> **Selected passage**
^^^^

One area that Safina discusses in great detail is theory-of-mind research, which investigates whether nonhuman animals understand what others think, see, and feel. Safina claims that the theory of mind is seen widely in animals. He offers an anecdote about his two dogs making predictions about where to meet up with him when they are separated on a beach as evidence that they have a theory of mind. The anecdote is interesting; it tells us that dogs can behave rationally in novel situations. But it doesn't tell us how dogs are able to solve that problem. Did his dogs think about their human's beliefs and desires, or did they think about their human's typical behavior?

Safina admits that theory-of-mind research is a "pet peeve," and he goes on to demean decades of research by scientists looking for the mechanisms behind all the amazing animal behaviors he describes elsewhere in the book. In his discussion of the 1978 Premack and Woodruff study on chimpanzee theory of mind, he misrepresents the conclusions, suggesting that Sarah the chimpanzee did not solve the problems presented to her. He describes the tasks as demonstrating "an impressive lack of human insight into what could be an appropriate context or meaningful to a chimp." However, Sarah was very good at predicting how humans would solve tasks, such as making an unplugged record player work or lighting a gas heater, because she was living in a human context. The subsequent debate was about how to create a task that could tease apart the possible mechanisms at operation; the scientific consensus about this study is that Sarah could have solved the task using associative processes rather than by thinking about the particular mental states of the actor in the videos. We have animal cognitive psychology for the same reason we have human cognitive psychology: to find out how we work. Just looking at babies, adult humans, elephants, or killer whales will not allow us to answer this how question.

^^^^

> **Material provided**
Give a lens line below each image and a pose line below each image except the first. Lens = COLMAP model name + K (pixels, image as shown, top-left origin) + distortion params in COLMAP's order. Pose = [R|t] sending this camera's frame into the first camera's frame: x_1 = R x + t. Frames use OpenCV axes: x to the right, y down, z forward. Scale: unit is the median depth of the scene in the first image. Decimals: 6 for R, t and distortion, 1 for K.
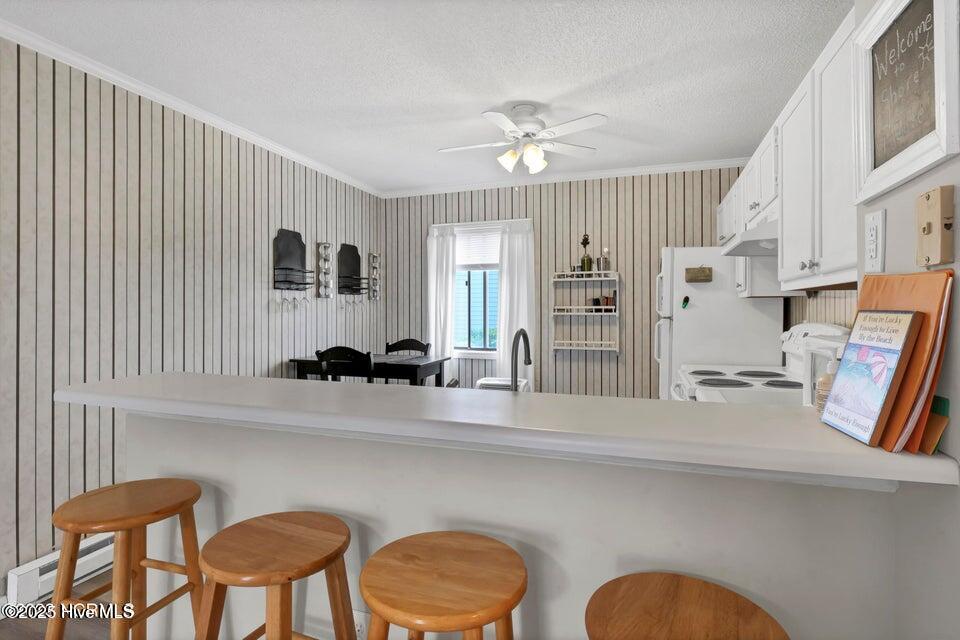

^^^^

> **Prompt A**
Name every kind of nonhuman animal mentioned in the passage on Safina's book.
> **Prompt B**
Write the next part of the passage on Safina's book, picking up after its last sentence.
The lines above aren't needed for any of this.

> **Task output A**
dogs, chimpanzees, elephants, killer whales

> **Task output B**
Furthermore, it is in theory-of-mind research that cognitive psychologists and philosophers are spending time in the field. Recent studies of the theory of mind in ravens and chimpanzees used clever tasks that take into account their ways of life, finding evidence that chimpanzees (Karg et al. 2015) and ravens (Bugnyar et al. 2016) understand what others see. In both cases, the experimental design was informed by the natural behaviors of the species, and it was that synthesis of field experience with knowledge of experimental methods that permitted these discoveries. The experiments offer evidence of the theory of mind, but these are not the kinds of data Safina discusses in this book.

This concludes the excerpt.